Pick out every line in the items below that contains the string "Milliblog", and copy each one. Match the capitalization exactly.
○ ○ ○
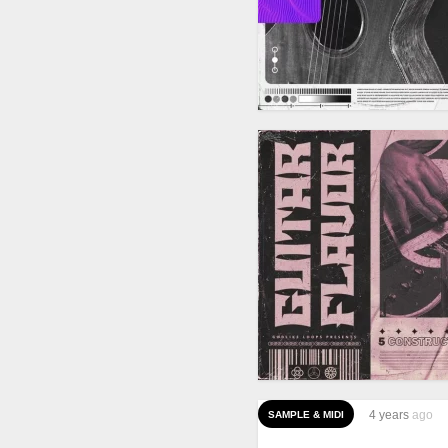
4 years
ago
SAMPLE & MIDI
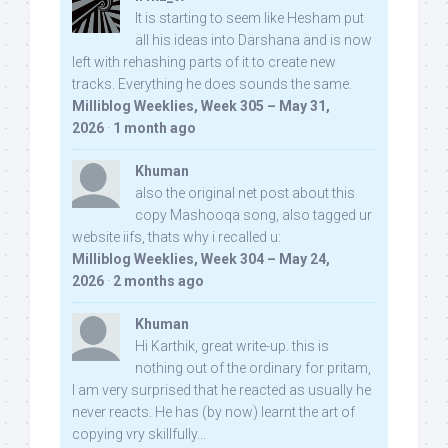
It is starting to seem like Hesham put
all his ideas into Darshana and is now
left with rehashing parts of it to create new
tracks. Everything he does sounds the same.
Milliblog Weeklies, Week 305 – May 31,
2026
·
1 month ago
Khuman
also the original net post about this
copy Mashooqa song, also tagged ur
website iifs, thats why i recalled u:
Milliblog Weeklies, Week 304 – May 24,
2026
·
2 months ago
Khuman
Hi Karthik, great write-up. this is
nothing out of the ordinary for pritam,
I am very surprised that he reacted as usually he
never reacts. He has (by now) learnt the art of
copying vry skillfully...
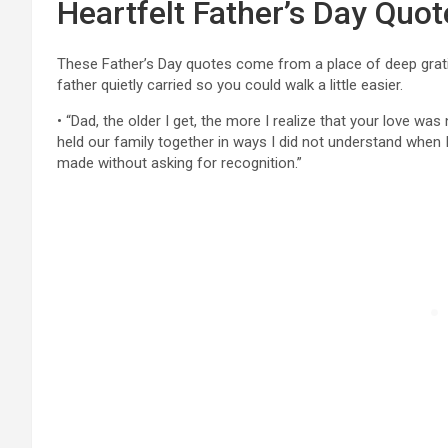
Heartfelt Father’s Day Quot
These Father’s Day quotes come from a place of deep grati
father quietly carried so you could walk a little easier.
• “Dad, the older I get, the more I realize that your love was
held our family together in ways I did not understand when 
made without asking for recognition.”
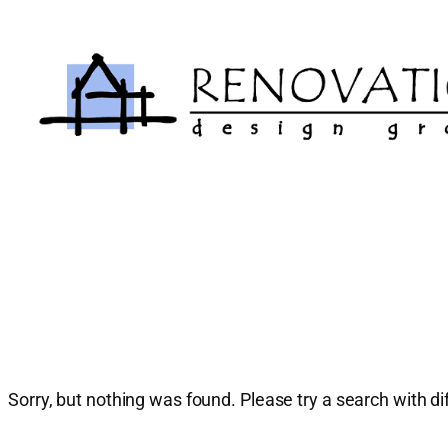
Skip
to
content
Sorry, but nothing was found. Please try a search with d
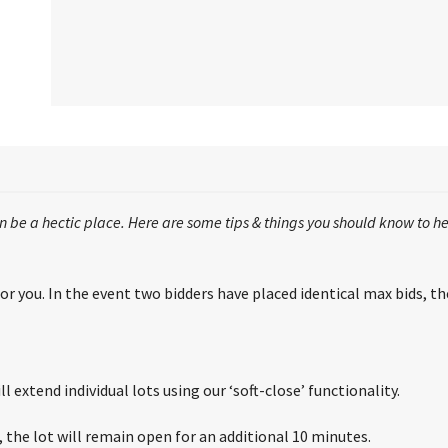
 be a hectic place. Here are some tips & things you should know to he
r you. In the event two bidders have placed identical max bids, the 
l extend individual lots using our ‘soft-close’ functionality.
s, the lot will remain open for an additional 10 minutes.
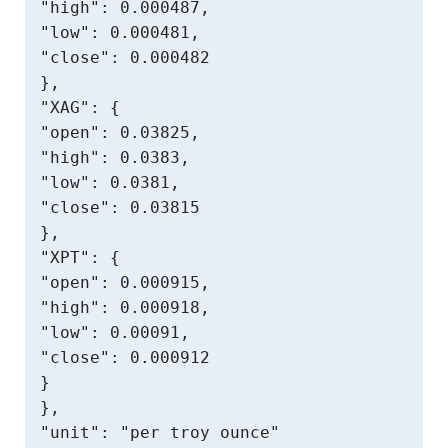
"high": 0.000487,

"low": 0.000481,

"close": 0.000482

},

"XAG": {

"open": 0.03825,

"high": 0.0383,

"low": 0.0381,

"close": 0.03815

},

"XPT": {

"open": 0.000915,

"high": 0.000918,

"low": 0.00091,

"close": 0.000912

}

},

"unit": "per troy ounce"
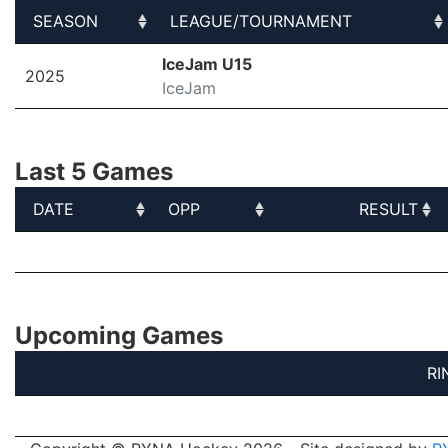
SEASON
LEAGUE/TOURNAMENT
SEASON
LEAGUE/TOURNAMENT
IceJam U15
2025
IceJam
Last 5 Games
DATE
OPP
RESULT
DATE
OPP
RESULT
Upcoming Games
RI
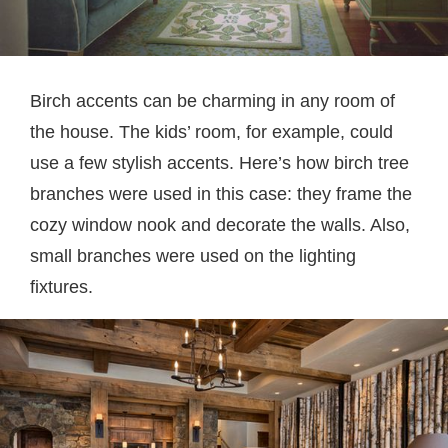
Birch accents can be charming in any room of
the house. The kids’ room, for example, could
use a few stylish accents. Here’s how birch tree
branches were used in this case: they frame the
cozy window nook and decorate the walls. Also,
small branches were used on the lighting
fixtures.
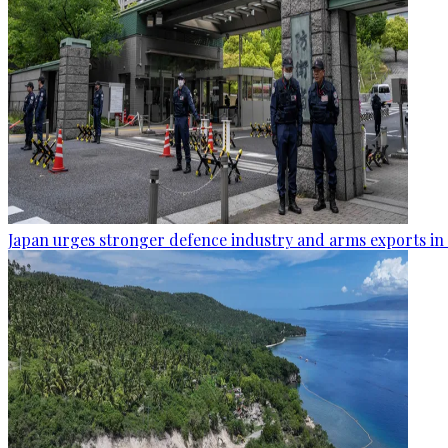
Japan urges stronger defence industry and arms exports in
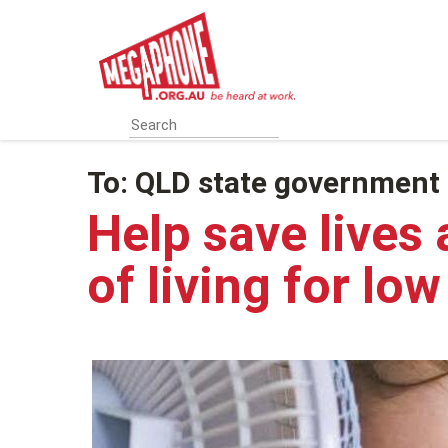
Skip
to
main
content
To:
QLD state government
Help save lives 
of living for lo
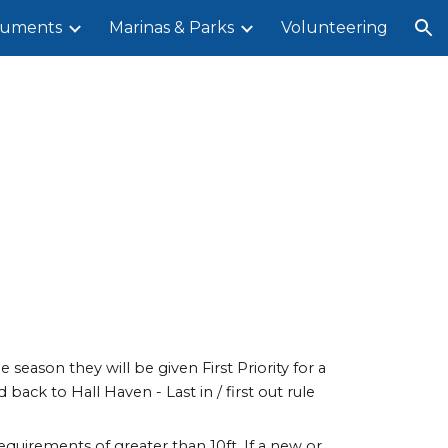
uments
Marinas & Parks
Volunteering
ion
 season they will be given First Priority for a
back to Hall Haven - Last in / first out rule
equirements of greater than 10ft. If a new or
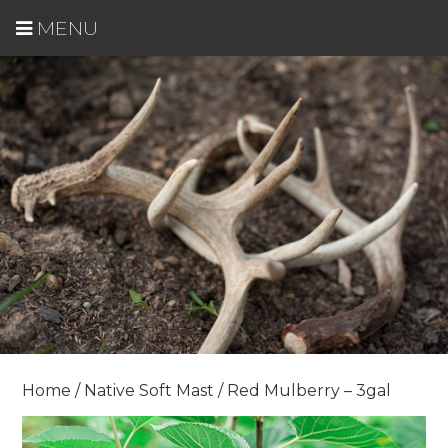
MENU
Home
/
Native Soft Mast
/ Red Mulberry – 3gal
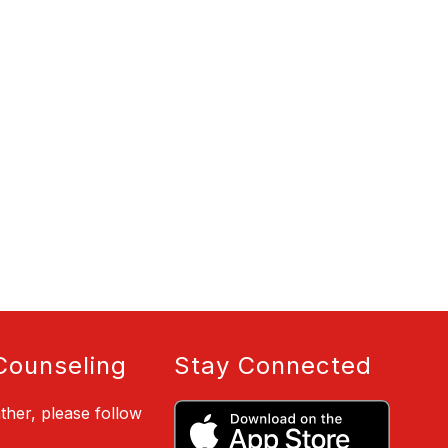
Counseling
Stay Connected
ther, please follow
○ ○ ○
__Response to this task__:
Milliblog Weeklies, Week 305 – May 31,
Milliblog Weeklies, Week 304 – May 24,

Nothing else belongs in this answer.